#### [Text under study]
+ + + + + + +

Recently, the tribe donated $10,477.26 to the team, which allowed coach Byron Quinlan to purchase the new uniforms that will replace the dated and worn outfits the players wore during the early part of the season.

“We are really grateful to the tribe for helping us out,” said Quinlan. “They really stepped up to help us; this is a great gesture.”

The new uniforms, from Rawlings Sportswear, include the black, purple and gold the team will wear at home and white garb the Horns will don while on the road.

The tribal council gave the check to Quinlan and PHS athletic director Rob Varner during ceremonies on Sept. 28 at the reservation, located south of Payson.

Lobos visit

While it is a given that Horn players will look sharp vs. the Lobos, what is not known is what kind of effort they’ll put forth tonight in pursuit of their second East Region victory.

Payson enters the game 3A third-ranked clutching a 4-1 record (1-0) in the East and eager to prove they are the real deal after a lackluster 2009 season in which the team won just three games.

The Lobos, who once held a two-decade long hex over Payson, are 3-1 having lost last week 41-7 to the top-ranked Blue Ridge Yellow Jackets.

The Lobos, however, played the highly regarded Jackets on even terms throughout the first half before stumbling in the second.

Snowflake does have some convincing wins this season, whipping Winslow 29-14 and Globe 37-0.

The Lobos are led by 5-foot-7-inch 145-pound quarterback Trevor Reddick who is a threat through the airways and on the ground.

He’s passed for 267 yards, but has been intercepted five times. His rushing average of 3-plus yards is skewed somewhat by the sacks he’s suffered.

+ + + + + + +

#### [Brief 1]
In the football article, which company made the new uniforms?
#### [Brief 2]
Name every color of the new uniforms given in the football article.
#### [Brief 3]
Write the next part of the football article, picking up after its final sentence.
The records have nothing to do with the football article.

+ + + + + + +

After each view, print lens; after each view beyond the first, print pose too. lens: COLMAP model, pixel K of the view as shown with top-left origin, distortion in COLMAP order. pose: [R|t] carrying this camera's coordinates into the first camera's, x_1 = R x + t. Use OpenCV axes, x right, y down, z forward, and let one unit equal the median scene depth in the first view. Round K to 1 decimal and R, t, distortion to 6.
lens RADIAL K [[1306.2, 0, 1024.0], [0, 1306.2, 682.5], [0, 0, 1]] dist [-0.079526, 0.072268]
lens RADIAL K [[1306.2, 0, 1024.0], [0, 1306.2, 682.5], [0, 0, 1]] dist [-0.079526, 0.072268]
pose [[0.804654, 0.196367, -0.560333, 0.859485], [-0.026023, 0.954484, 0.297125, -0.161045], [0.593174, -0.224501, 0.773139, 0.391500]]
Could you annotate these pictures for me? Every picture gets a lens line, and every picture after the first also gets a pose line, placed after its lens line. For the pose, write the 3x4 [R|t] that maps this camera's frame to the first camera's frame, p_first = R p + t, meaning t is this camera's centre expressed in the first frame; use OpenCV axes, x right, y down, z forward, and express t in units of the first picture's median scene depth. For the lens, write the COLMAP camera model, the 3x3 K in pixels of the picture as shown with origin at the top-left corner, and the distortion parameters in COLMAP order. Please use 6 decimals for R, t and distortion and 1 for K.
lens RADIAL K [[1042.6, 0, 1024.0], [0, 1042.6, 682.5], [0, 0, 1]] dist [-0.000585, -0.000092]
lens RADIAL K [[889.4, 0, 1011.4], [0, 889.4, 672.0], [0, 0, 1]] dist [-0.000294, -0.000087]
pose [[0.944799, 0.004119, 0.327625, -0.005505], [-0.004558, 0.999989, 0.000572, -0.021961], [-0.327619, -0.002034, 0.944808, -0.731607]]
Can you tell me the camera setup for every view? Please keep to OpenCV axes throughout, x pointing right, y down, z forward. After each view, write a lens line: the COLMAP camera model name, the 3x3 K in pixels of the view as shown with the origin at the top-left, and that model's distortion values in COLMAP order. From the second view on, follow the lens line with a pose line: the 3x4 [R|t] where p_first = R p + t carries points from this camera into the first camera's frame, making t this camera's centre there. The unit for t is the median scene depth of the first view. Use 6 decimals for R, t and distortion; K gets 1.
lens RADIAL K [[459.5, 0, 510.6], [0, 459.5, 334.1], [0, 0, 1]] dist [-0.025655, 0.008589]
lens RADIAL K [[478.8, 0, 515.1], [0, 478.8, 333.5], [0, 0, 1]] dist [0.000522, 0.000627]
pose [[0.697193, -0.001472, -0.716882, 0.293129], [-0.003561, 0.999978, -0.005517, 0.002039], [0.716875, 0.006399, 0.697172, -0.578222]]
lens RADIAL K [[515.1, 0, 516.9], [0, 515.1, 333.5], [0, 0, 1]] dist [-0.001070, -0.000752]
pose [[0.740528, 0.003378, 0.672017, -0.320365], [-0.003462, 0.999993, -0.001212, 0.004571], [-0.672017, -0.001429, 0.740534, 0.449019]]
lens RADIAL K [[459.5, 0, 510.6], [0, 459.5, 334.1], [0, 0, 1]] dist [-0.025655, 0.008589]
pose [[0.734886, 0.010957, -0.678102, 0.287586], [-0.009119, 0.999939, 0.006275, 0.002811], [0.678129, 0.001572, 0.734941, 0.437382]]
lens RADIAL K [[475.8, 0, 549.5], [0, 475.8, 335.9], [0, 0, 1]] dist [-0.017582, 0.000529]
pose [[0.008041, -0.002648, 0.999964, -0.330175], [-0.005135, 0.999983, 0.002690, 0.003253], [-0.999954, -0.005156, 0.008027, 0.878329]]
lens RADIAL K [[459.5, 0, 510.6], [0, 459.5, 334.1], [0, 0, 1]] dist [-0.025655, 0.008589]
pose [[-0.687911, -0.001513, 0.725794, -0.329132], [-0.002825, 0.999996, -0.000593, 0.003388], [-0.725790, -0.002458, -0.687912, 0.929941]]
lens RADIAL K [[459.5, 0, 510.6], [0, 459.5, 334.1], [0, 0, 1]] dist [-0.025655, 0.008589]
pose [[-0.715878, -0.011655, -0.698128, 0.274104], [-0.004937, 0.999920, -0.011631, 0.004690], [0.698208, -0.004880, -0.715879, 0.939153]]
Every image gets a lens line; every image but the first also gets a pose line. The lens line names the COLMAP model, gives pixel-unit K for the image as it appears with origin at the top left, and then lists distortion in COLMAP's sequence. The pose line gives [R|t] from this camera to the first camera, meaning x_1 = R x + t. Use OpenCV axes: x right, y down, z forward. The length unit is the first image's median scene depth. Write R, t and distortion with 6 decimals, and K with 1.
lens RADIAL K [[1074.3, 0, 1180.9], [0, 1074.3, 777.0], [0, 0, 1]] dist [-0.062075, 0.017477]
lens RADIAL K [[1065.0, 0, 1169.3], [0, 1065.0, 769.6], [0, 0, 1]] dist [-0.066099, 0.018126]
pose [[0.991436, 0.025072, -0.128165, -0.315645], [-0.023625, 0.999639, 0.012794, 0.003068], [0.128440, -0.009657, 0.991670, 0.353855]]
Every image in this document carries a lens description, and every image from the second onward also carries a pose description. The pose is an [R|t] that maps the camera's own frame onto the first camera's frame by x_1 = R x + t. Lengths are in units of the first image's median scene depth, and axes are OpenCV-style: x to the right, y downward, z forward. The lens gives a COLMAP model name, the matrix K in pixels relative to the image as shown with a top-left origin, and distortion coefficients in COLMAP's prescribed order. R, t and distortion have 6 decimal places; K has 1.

+ + + + + + +

#### [Answer space 1]
Rawlings Sportswear

#### [Answer space 2]
Black, purple, gold and white

#### [Answer space 3]
The one-two punch of Tyler Johnson and Ammon McKinley key the Lobos ground game. Johnson is averaging 7 yards per carry and McKinley averages just under 7. Johnson is the scoring leader with five touchdowns.

A Payson win over the Lobos would be a breath of fresh air for the many PHS alumni who suffered for years under Snowflake’s dominance.

Mike Loutzenheiser, a 1987 PHS alum who starred in football and basketball, returned to PUSD years ago to coach and teach.

His dislike of the Lobos turned immediately obvious when he told a group of middle school athletes, “A win over Snowflake is great; I don’t care what the sport or level is, it could be kindergarten tiddlywinks and beating them would be fun.”

Loutzenheiser was one of those athletes who never basked in a football victory over the Lobos. In 1986, he was a member of the football team that lost a 7-0 gut-wrenching decision to the Lobos in the state championship finale.

The demon-like gridiron spell the Lobos owned over PHS was exorcised in 1999 by a Longhorn team that scored the winning TD in the final seconds on a fourth-down play action pass from Kyle Conway to Dusty Brockett.

Then-coach Jim Beall, who ironically once coached at Snowflake, passed on a game-tying field goal try in favor of a pass attempt that produced the winning points.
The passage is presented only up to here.